Stored dataset items
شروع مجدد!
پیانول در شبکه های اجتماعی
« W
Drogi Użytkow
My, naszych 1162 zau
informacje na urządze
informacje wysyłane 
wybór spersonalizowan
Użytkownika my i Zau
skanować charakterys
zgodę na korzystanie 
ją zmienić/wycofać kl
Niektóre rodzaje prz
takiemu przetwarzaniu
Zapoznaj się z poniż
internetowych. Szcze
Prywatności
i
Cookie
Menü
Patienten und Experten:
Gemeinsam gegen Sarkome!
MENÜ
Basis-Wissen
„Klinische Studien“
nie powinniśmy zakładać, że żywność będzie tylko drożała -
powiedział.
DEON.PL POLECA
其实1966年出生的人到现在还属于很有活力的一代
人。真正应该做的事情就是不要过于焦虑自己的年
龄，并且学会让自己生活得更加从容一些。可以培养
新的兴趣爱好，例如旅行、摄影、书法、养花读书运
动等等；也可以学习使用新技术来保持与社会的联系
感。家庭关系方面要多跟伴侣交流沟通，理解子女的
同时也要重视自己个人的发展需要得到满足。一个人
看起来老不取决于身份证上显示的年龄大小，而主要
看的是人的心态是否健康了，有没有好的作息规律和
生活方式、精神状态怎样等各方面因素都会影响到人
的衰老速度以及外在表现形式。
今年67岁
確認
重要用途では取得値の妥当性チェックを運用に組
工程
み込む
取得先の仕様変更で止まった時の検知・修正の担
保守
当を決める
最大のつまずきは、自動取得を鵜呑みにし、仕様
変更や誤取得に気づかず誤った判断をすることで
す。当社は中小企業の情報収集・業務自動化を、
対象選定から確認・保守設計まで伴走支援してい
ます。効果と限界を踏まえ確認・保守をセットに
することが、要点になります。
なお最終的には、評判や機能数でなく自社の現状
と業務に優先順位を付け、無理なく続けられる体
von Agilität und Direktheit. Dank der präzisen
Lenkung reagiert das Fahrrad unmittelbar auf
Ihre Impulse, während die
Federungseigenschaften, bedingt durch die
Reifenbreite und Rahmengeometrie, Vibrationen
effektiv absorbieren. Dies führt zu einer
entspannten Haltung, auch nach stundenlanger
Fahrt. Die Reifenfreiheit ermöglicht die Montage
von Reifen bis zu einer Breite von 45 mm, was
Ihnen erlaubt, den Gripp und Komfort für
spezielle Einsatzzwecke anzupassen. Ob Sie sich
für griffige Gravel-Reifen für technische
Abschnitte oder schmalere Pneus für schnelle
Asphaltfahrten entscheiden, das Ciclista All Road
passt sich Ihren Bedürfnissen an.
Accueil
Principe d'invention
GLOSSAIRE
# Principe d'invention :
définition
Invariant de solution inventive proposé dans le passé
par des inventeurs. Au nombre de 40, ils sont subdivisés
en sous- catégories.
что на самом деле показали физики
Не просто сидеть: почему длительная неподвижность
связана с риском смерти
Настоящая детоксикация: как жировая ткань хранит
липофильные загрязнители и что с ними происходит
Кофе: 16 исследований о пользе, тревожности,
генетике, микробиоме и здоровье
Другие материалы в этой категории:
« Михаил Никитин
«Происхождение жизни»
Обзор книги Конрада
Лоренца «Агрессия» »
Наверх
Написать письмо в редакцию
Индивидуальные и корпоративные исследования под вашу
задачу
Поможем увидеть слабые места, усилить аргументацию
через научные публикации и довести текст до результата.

■ **What you should do**: From the records above, copy only the lines starting with the line that holds "龄，并且学会让自己生活得更加从容一些。可以培养" and going on through the line that holds "す。当社は中小企業の情報収集・業務自動化を、", exactly as written.

■ **Output for this task**:
龄，并且学会让自己生活得更加从容一些。可以培养
新的兴趣爱好，例如旅行、摄影、书法、养花读书运
动等等；也可以学习使用新技术来保持与社会的联系
感。家庭关系方面要多跟伴侣交流沟通，理解子女的
同时也要重视自己个人的发展需要得到满足。一个人
看起来老不取决于身份证上显示的年龄大小，而主要
看的是人的心态是否健康了，有没有好的作息规律和
生活方式、精神状态怎样等各方面因素都会影响到人
的衰老速度以及外在表现形式。
今年67岁
確認
重要用途では取得値の妥当性チェックを運用に組
工程
み込む
取得先の仕様変更で止まった時の検知・修正の担
保守
当を決める
最大のつまずきは、自動取得を鵜呑みにし、仕様
変更や誤取得に気づかず誤った判断をすることで
す。当社は中小企業の情報収集・業務自動化を、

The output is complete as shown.